Biocontrol is a more cost-effective and sustainable intervention than pesticides. Over three years, it saved India’s papaya crop and thousands of farmers.


One morning in November 2010, Radha Doraisamy had a test tube in her hand and doubts on her mind. Three years earlier, she had given up on papaya farming after her grove of six acres was destroyed by a pest. The bug had overrun her farm in no time. In two months, the biennial crop of papaya fruits were shrouded in a white, fluffy cotton mass, making the harvest useless.

In her forties, Radha, whose two children work in Chennai, spends most of her day on the farm. In a region where absentee landlordism is much prevalent, Radha bucks the trend and lives in a two-storey house in the middle of her 20-acre farm.

Every day she wakes at five a.m. and does the rounds, often talking to the plants. She farms papaya, coconut, cassava and sugarcane, crops suited to the black cotton soil of the Deccan region.
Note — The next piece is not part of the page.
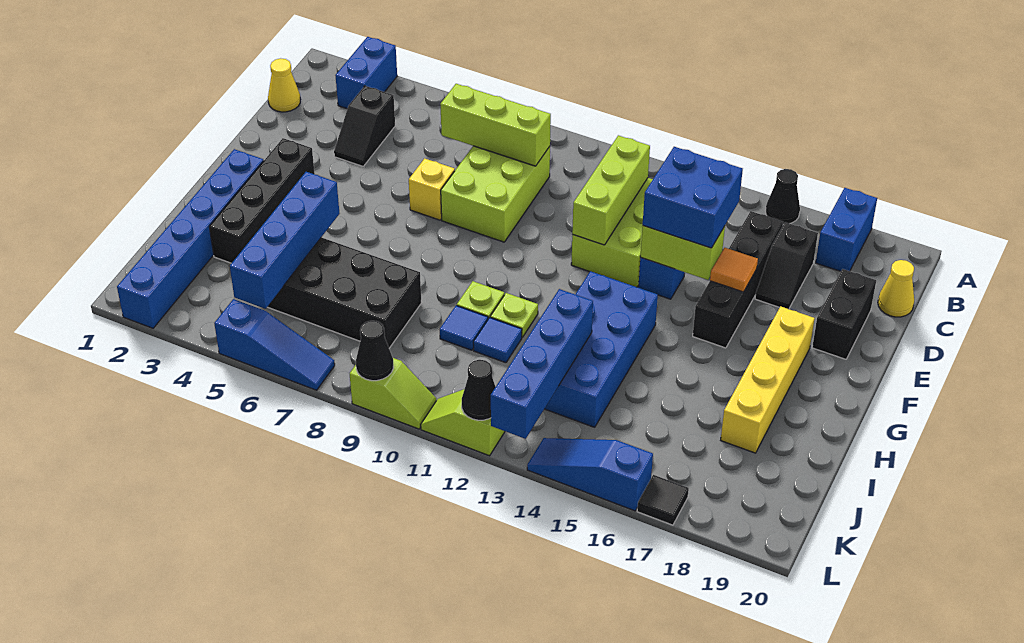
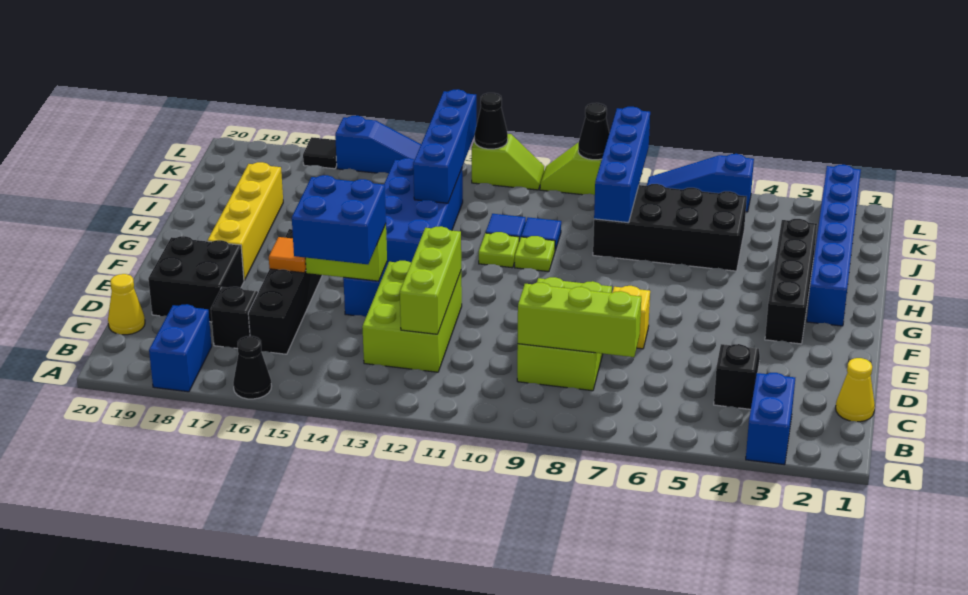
black brick D19:E19 level 1 -> black brick D18:E19 level 1
blue brick H5:K5 level 2 -> blue brick I8:L8 level 2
Radha’s decision to stay put at her farm in a landlocked village—increasingly under threat by forces of urbanisation from Mettupalayam in the north and Coimbatore in the south—seemed to have paid off. Her crops sold well, till the papayas started turning white.
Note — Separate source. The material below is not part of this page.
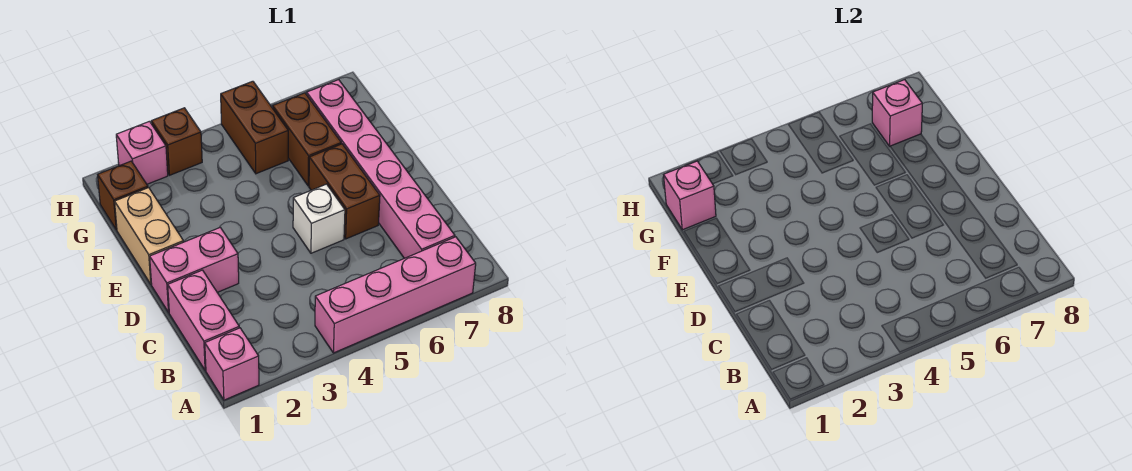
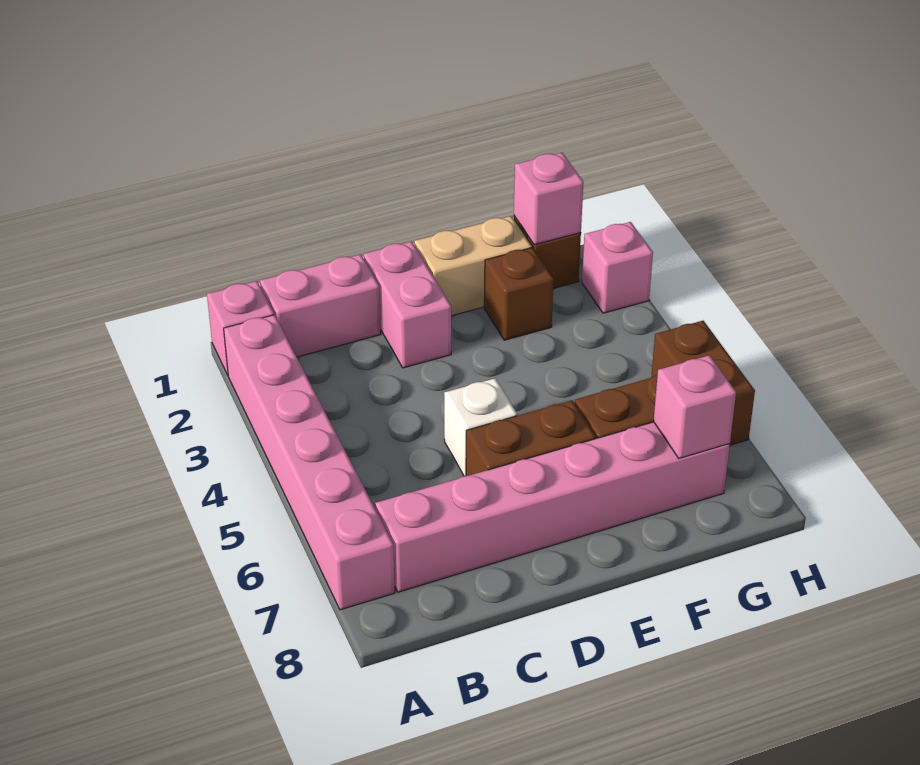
pink brick A4:A7 level 1 -> pink brick A2:A7 level 1
brown brick G5:H5 level 1 -> brown brick H5:H6 level 1
brown brick H3 level 1 -> brown brick F2 level 1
The destroyer of crops—a Mexican traveller that left a trail of destruction and economic gloom in its path—was a yellow insect smaller than the eye of a needle, called the papaya mealybug. Or Paracoccus marginatus, as the scientists identified it.

Within a year, the mealybug had spread all across south India, and papaya production had fallen by as much as 80 per cent. Indian farmers were losing an estimated Rs.1,500 crore annually as the bug continued its flight of conquest. Radha suffered a loss of Rs.30 lakh that year: she had spent Rs.5 lakh on planting papaya, and Rs.25 lakh as loss of income on account of the damaged fruit.
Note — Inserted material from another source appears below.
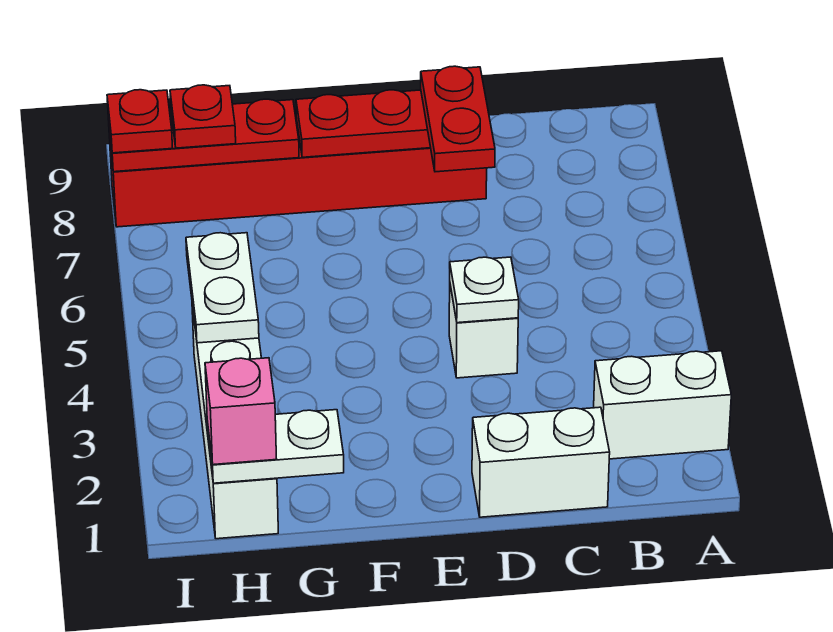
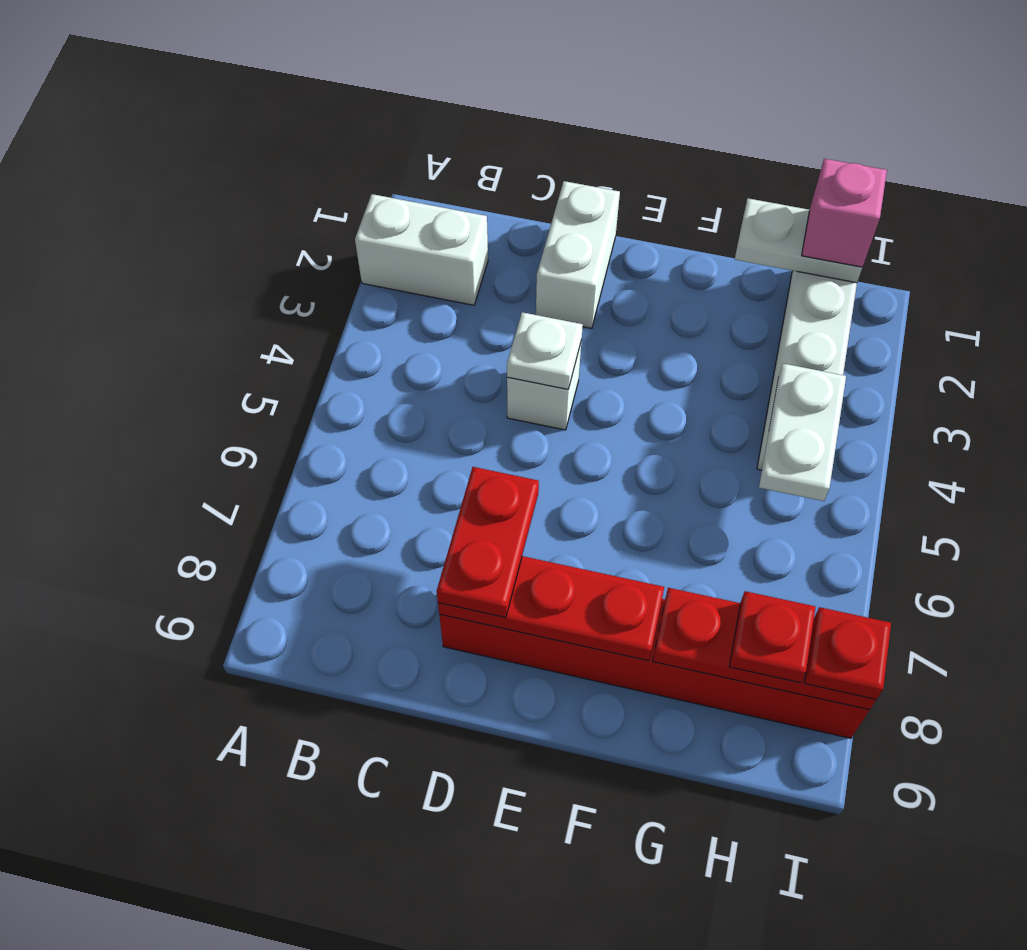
white brick C1:D1 level 1 -> white brick D1:D2 level 1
It was eight months before Radha could make a fresh start. This time, she was told, there was a solution at hand. A way had been found to get rid of the pest that had destroyed papaya crops in four states and was spreading northward.

The solution seemed absurdly simple. All Radha had to do was to take a test tube provided by the government, unseal it, and amble down the papaya grove, tilting it towards the black soil. The test tube contained close to a hundred wasps—so small that they were barely discernible—that act as a parasite on the pest. The wasps would lay eggs inside the pest and, once hatched, the larvae would consume the internal organs of the host and kill it.

Like Radha, more than 20,000 farmers across Tamil Nadu were provided with these tubes and asked to unseal them and walk around their farms.

Radha’s discomfort was understandable. The test tube and the power accorded to it were in stark contrast to traditional pest management techniques she was familiar with. Typically, once a pest attack occurs, the farmer buys a bottle of pesticide from the local agricultural store, dilutes it with water, loads it in a mechanical sprayer, and sprinkles the pesticide through a nozzle on to each and every plant in the field. Each spraying would cost close to Rs.9,000 per acre. And this had to be repeated a few times until the harvest.

In contrast, the proposed solution was a one-time intervention. In fact, after the introduction of wasps, the mealybug incidence was controlled not only in fields where they were released, but also in neighbouring grounds. This is because subsequent generations of the wasp moved out in search of the mealybug.

Radha’s unsealed and tilted test tube contained the hope that farmers who had lost much to the bug sorely needed.